Functional Requirements

Limit number of requests an entity can send to an API within a time window (e.g. 15 requests per second)
APIs accessible through a cluster, rate limit should be considered across different servers.
Users should get an error message whenever the defined threshold is crossed within a single or across a a combination of servers.

Non functional

System highly available. Rate limiter must always work since it protects our service from external attacks.
Rate limiter should not introduce substantial latencies that affect user experience.

How to do rate limiting

Rate limiting is a process that is used to define the rate and speed at which consumers can access APIs.
Throttling is the process of controlling the usage of the APIs by customers during a given period. When a throttle limit is crossed, the server should return HTTP status 429 - too many requests.

Different types of throttling

Hard throttling: Number of requests cannot exceed throttle limit
Soft: We can set the limit to be around a threshold
Elastic/Dynamic: Requests can go over if there are resources

Algorithms for rate limiting

Fixed Window: limit in a fixed period (for example, every 0-60 seconds reset the counters regardless of when the call is done).
Rolling window: Time window is considered from the fraction of the time at which the request is made plus the window length.

High level design

The rate limiter will decide which requests will be served by the API server and which will be declined. Once a new request arrives, the Web Server first asks the Rate Limiter if it will be served or throttled.

RL high level

Basic System Design and Algorithm

For each unique user, we need to keep a count representing how many requests the user has made and a timestamp indicating when we started counting the requests. We can keep it in a hash table, where the key can be the UserID and the value can be a structure containing an integer for the Count and an Integer for the Epoch time.

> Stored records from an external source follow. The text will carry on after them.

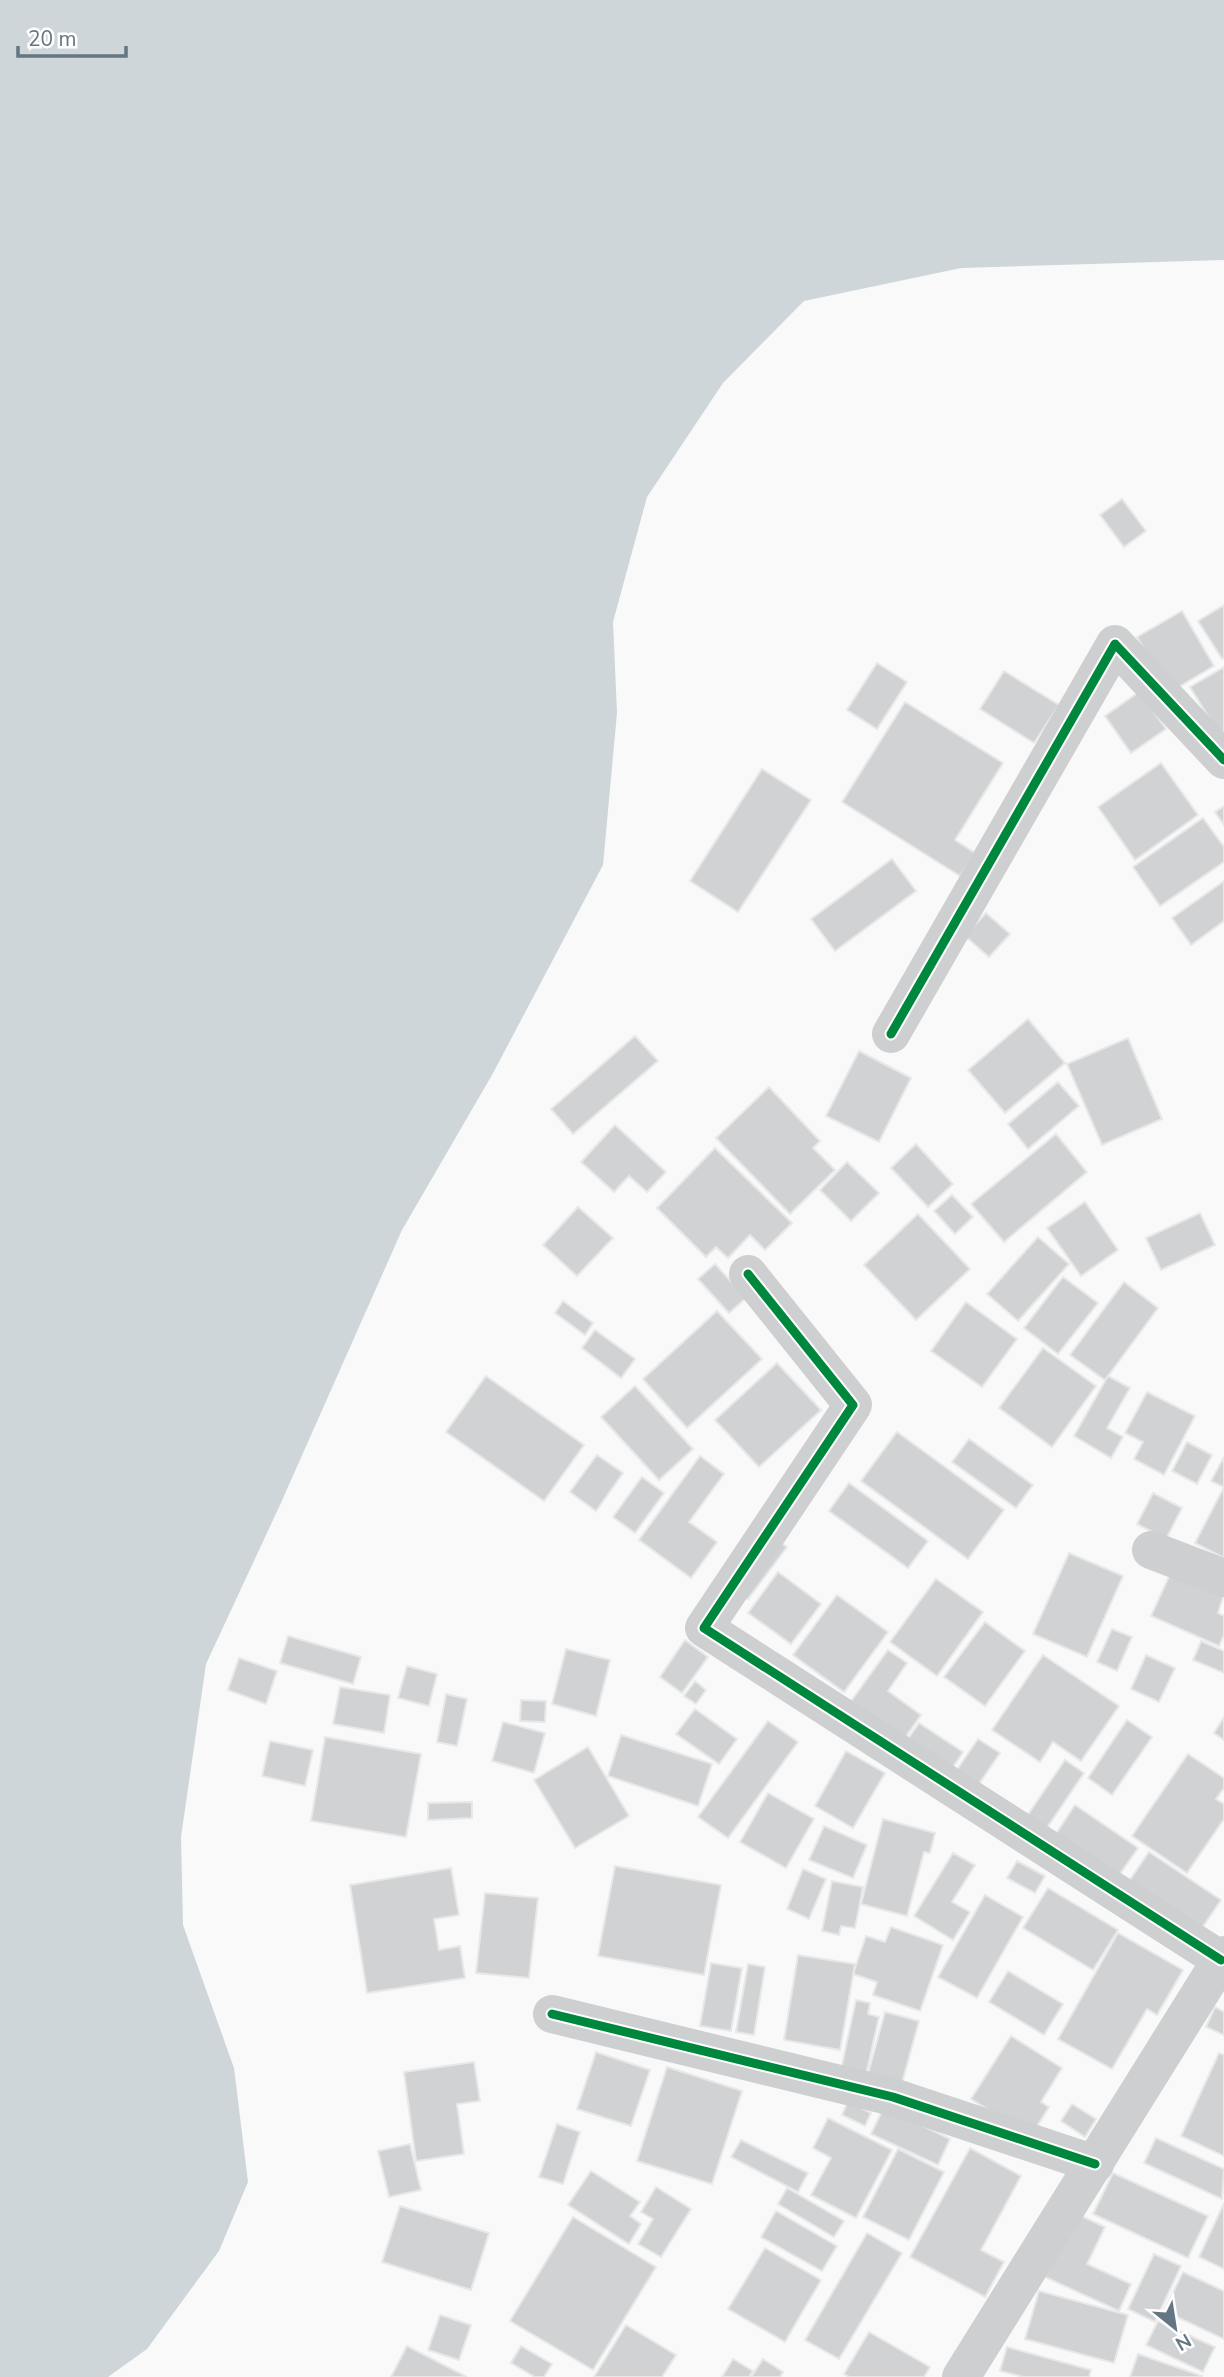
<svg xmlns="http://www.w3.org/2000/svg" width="1224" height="2377" viewBox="0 0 1224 2377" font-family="'Nunito Sans',sans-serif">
<rect width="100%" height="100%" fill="#f9f9f9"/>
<path fill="#ced6d9" d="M0,0h1224v260l-263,8 -157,33 -81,82 -76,114 -34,125 4,91 -14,152 -111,210 -90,155 -122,275 -74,159 -25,173 2,88 51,143 14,114 -29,69 -72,98 -39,28h-108z"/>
<g fill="#d0d2d3" stroke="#e8e8e8" stroke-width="2">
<path d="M1122,499l24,32 -22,16 -24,-32z"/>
<path d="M1224,605v53l-2,1 -24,-38z"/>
<path d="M1182,611l32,55 -44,26 -33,-55z"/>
<path d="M877,663l30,19 -30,47 -30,-19z"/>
<path d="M1224,667v64l-5,3 -29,-47z"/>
<path d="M1004,671l55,34 -25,38 -54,-34z"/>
<path d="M1139,692l27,37 -35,24 -26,-37z"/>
<path d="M905,702l98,61 -48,77 20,13 -15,23 -118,-74z"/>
<path d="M1161,763l37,52 -63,45 -37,-53z"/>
<path d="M762,769l49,31 -73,112 -48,-31z"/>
<path d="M1224,806v19l-9,-13z"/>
<path d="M1203,818l21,29v15l-64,44 -27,-39z"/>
<path d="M892,859l24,32 -81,60 -24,-32z"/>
<path d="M1224,881v40l-33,24 -19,-27z"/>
<path d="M986,913l24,21 -21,23 -24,-21z"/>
<path d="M1028,1019l37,44 -60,50 -37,-43z"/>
<path d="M635,1036l23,25 -85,73 -22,-25z"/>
<path d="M1128,1038l34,81 -60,26 -35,-81z"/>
<path d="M859,1051l52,27 -32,64 -53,-26z"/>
<path d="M1058,1082l21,24 -51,43 -20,-25z"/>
<path d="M769,1087l51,54 -7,7 22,22 -45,44 -74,-76z"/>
<path d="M615,1125l51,47 -19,20 -18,-16 -15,16 -33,-30z"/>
<path d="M1056,1134l31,38 -83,70 -33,-38z"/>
<path d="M916,1144l37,40 -25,23 -37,-39z"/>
<path d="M715,1148l77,75 -27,27 -15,-15 -22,23 -12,-11 -10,10 -49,-49z"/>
<path d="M847,1162l32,31 -28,28 -31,-31z"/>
<path d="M952,1195l21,22 -18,17 -21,-23z"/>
<path d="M1085,1202l33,48 -37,26 -34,-48z"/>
<path d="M578,1207l35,31 -36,38 -34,-31z"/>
<path d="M1200,1213l15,32 -54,25 -15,-32z"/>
<path d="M918,1214l52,55 -54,51 -52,-55z"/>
<path d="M1038,1237l31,27 -51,57 -31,-27z"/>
<path d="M715,1264l31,34 -17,15 -31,-34z"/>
<path d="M1063,1277l35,26 -40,51 -34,-26z"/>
<path d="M1124,1282l34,26 -53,72 -35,-25z"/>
<path d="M563,1301l30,22 -8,12 -30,-22z"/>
<path d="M966,1302l51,37 -35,48 -51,-36z"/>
<path d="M717,1311l45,48 -75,69 -44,-49z"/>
<path d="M595,1330l40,29 -14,19 -39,-30z"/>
<path d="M1043,1348l53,38 -44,61 -53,-39z"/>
<path d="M777,1363l44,47 -62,57 -44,-47z"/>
<path d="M486,1376l98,69 -40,56 -98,-69z"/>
<path d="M1108,1376l22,12 -23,40 16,9 -12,21 -37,-22z"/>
<path d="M635,1386l58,63 -34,31 -58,-63z"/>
<path d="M1147,1392l48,24 -31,59 -30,-16 9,-17 -18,-9z"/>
<path d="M897,1432l107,78 -36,49 -107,-78z"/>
<path d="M969,1439l64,46 -17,23 -64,-46z"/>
<path d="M1187,1442l25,13 -15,29 -25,-13z"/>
<path d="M597,1455l26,18 -27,38 -26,-19z"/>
<path d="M700,1456l24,18 -35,48 28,20 -26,36 -52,-38z"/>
<path d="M1224,1457v101l-29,-15 29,-56 -13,-6z"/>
<path d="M642,1477l22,16 -29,40 -22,-16z"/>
<path d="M849,1483l79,58 -20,27 -79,-57z"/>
<path d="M1153,1493l29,15 -16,31 -29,-15z"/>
<path d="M774,1538l13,9 -39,52 -12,-9z"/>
<path d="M1069,1553l54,23 -36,81 -54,-23z"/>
<path d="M1172,1570l52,24 -6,19 6,3v19l-5,11 -68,-30z"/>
<path d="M778,1572l43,32 -30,40 -43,-31z"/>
<path d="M936,1579l47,33 -46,64 -47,-34z"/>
<path d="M837,1595l51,37 -44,60 -51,-37z"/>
<path d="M985,1622l40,29 -40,55 -41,-29z"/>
<path d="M1112,1629l20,8 -15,34 -20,-9z"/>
<path d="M288,1636l73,21 -8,27 -73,-21z"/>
<path d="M685,1640l23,17 -26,36 -22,-16z"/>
<path d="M1201,1641l23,10v22l-31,-13z"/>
<path d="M566,1649l44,11 -14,56 -44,-12z"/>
<path d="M888,1650l19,13 -19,28 33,24 -24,34 -53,-38z"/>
<path d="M1043,1655l76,51 -38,55 -28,-19 -13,20 -48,-32z"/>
<path d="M1146,1655l29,13 -16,34 -28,-13z"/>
<path d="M239,1658l38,13 -11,33 -38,-14z"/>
<path d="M407,1666l30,8 -8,32 -31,-8z"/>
<path d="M695,1681l11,9 -10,14 -12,-8z"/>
<path d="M340,1687l50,8 -6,38 -51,-9z"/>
<path d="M446,1694l21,5 -10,47 -20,-4z"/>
<path d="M521,1700l25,1 -1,21 -25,-1z"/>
<path d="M695,1709l42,30 -18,25 -43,-30z"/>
<path d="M1224,1717v23l-10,-7z"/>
<path d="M1127,1720l25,17 -40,58 -24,-17z"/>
<path d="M768,1721l30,21 -70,96 -30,-21z"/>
<path d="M503,1722l42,11 -11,40 -42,-12z"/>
<path d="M919,1723l44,29 -18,27 -44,-30z"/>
<path d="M621,1735l91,29 -14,42 -90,-30z"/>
<path d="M325,1737l96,17 -15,83 -95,-16z"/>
<path d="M978,1739l22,14 -28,41 -22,-14z"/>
<path d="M270,1741l43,9 -8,36 -43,-10z"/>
<path d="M588,1747l41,69 -54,32 -41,-68z"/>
<path d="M846,1751l39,22 -32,55 -38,-22z"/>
<path d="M1188,1754l36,24v10l-8,11 8,5v15l-37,54 -55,-37z"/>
<path d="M1065,1760l19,13 -40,59 -19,-13z"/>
<path d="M768,1793l46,26 -28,49 -46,-26z"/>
<path d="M472,1802v16l-44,2v-17z"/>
<path d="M1075,1805l63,43 -26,37 -62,-42z"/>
<path d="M883,1819l52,14 -5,20 -6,-1 -17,64 -46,-12z"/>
<path d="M824,1826l43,19 -14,33 -44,-18z"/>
<path d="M1149,1852l72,48 -26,38 -72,-48z"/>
<path d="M953,1853l22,12 -23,37 18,10 -17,28 -39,-24z"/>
<path d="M1017,1861l28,15 -10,17 -28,-15z"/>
<path d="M615,1866l106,19 -17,90 -106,-19z"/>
<path d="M451,1868l8,47 -25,4 5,31 21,-4 5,32 -98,15 -17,-108z"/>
<path d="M803,1869l23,10 -17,40 -22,-10z"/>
<path d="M832,1881l31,6 -8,41 -14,-2 -2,9 -17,-4z"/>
<path d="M1048,1888l70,42 -25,40 -70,-42z"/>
<path d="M485,1893l53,5 -9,80 -53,-5z"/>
<path d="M985,1895l38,22 -46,81 -39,-21z"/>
<path d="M891,1927l52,18 -23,66 -47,-16 4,-13 -24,-8 13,-38 19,6z"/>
<path d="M1118,1933l65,37 -26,45 -10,-6 -35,60 -54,-30z"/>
<path d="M798,1955l57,9 -15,86 -56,-10z"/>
<path d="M711,1963l31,5 -11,63 -31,-5z"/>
<path d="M748,1964l17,3 -11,68 -18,-3z"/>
<path d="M1008,1971l55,33 -19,31 -55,-33z"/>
<path d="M856,2000l14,3 -2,11 11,3 -14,62 -25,-5z"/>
<path d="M1215,2007l9,5v23l-18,-8z"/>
<path d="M885,2012l34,9 -17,62 -34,-9z"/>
<path d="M1011,2036l51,32 -21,34 8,5 -18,29 -60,-37z"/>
<path d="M596,2052l54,18 -19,56 -54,-17z"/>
<path d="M1219,2053l5,2v101l-43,-20z"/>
<path d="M474,2062l6,39 -23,3 7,50 -48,7 -12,-89z"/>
<path d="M667,2067l75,24 -30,93 -75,-23z"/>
<path d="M848,2101l23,12 -6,13 -23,-11z"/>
<path d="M1072,2104l24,15 -11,18 -24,-16z"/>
<path d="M884,2107l66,32 -12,26 -67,-31z"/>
<path d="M828,2118l64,32 -36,68 -45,-23 20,-37 -18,-10z"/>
<path d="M557,2124l23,8 -17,52 -24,-7z"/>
<path d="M1156,2138l68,31 -2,30 -78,-36z"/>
<path d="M741,2140l67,33 -10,19 -67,-35z"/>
<path d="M410,2144l11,46 -32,7 -11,-46z"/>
<path d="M970,2148l51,28 -40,74 23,12 -19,35 -75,-40z"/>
<path d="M898,2149l46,23 -35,68 -46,-23z"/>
<path d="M591,2171l49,31 -10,14 11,8 -12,20 -61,-39z"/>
<path d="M1113,2173l95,43 -20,42 -95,-44z"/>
<path d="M656,2187l35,22 -30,48 -23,-13 15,-25 -12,-7z"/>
<path d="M787,2188l57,33 -10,16 -56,-33z"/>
<path d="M1224,2203v66l-25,-12z"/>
<path d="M400,2206l89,27 -18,57 -89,-28z"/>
<path d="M776,2211l61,35 -15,25 -61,-34z"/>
<path d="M1075,2213l30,14 -18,37 44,20 -12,27 -74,-34z"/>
<path d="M573,2217l83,50 -63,103 -83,-49z"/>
<path d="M867,2233l35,20 -63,106 -34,-19z"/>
<path d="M765,2248l56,32 -36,62 -57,-33z"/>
<path d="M1154,2254l27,12 -26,56 -27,-13z"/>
<path d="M1183,2272l41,19v48l-60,-28z"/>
<path d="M1039,2291l89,24 -14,48 -89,-24z"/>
<path d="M440,2315l31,10 -12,35 -31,-10z"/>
<path d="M1158,2321l57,26 -12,25 -57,-27z"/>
<path d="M626,2325l50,30 -14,22h-68z"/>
<path d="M869,2332l61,35 -6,10h-75l-5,-3z"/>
<path d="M407,2346l60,31h-76z"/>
<path d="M521,2346l31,18 -8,13h-9l-24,-14z"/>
<path d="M1007,2347l84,23 -2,7h-65l-24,-6z"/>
<path d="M1138,2354l64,22 -1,1h-71z"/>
<path d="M733,2359l20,12 -4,6h-27z"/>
<path d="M763,2359l20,13 -3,5h-29z"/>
</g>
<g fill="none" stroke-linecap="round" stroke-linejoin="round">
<g stroke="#cecfd0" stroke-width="38">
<path d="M891,1034l224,-390 109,116"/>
<path d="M748,1274l105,131 -149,223 517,332"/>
<path d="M1151,1550l73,28"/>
<path d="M552,2014l341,83 202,67"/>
<path d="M961,2377l263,-422"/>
</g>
<defs>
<g id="cycleway">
<path d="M891,1034l224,-390 109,116"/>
<path d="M748,1274l105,131 -149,223 517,332"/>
<path d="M552,2014l341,83 202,67"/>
</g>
</defs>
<use href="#cycleway" stroke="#fff" stroke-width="13"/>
<use href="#cycleway" stroke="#00873e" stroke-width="9"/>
</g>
<g transform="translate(1175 2328) rotate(150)" stroke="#ffffff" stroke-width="5" paint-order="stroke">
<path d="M0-5L12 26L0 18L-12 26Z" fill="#657683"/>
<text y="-10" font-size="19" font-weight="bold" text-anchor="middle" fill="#657683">N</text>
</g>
<path d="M18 46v10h108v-10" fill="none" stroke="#657683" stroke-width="3.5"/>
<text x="28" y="46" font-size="21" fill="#657683" stroke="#ffffff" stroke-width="5" paint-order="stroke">20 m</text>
</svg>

Upon receiving a request, if there is no UserID we add if there is, we check if current - start time is larger than the window, if it is, we set the value to 1 and allow the request, otherwise we increment the count counter, if we are over the rate limit threshold we reject the request.

Some problems

This fixed window algorithm can be abused potentially to send double requests by sending 6 consecutive requests, three at the end of the interval before the refresh and 3 right after. A sliding window fixes this problem.
Read and write behavior can create race conditions. A client could send multiple requests trying to exploit update times. We need to lock the counter for each transaction.

How much memory

Assume simple solution, all data in a hash-table.
UserID = 8 bytes
Count = 2 bytes